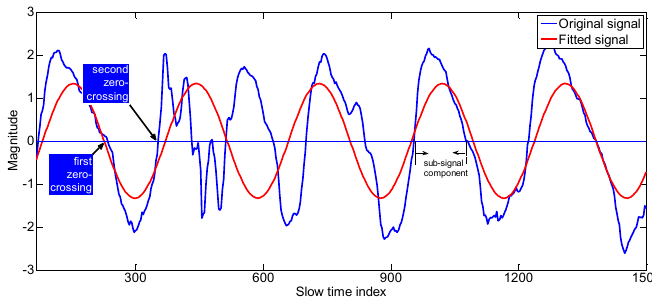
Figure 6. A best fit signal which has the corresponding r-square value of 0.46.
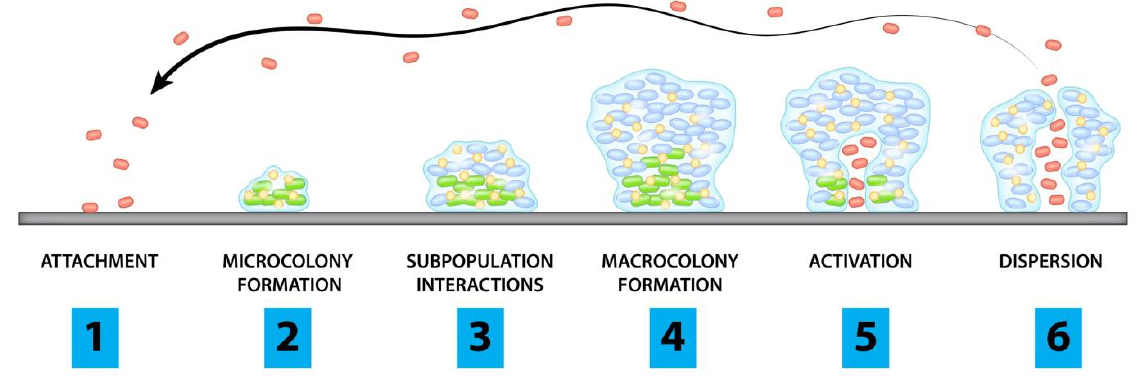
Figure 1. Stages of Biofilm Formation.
==
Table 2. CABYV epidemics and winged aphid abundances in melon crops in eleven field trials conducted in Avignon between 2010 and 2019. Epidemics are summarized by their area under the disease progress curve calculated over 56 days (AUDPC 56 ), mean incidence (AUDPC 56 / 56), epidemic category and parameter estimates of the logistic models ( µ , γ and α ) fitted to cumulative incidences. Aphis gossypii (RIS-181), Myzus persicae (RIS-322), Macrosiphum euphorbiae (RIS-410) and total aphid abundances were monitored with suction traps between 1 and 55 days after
---
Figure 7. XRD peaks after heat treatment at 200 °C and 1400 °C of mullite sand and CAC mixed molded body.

## Exercise aim
Give the count of lines in the data that contain the word "Figure", and write nothing besides it.

## Exercise result
3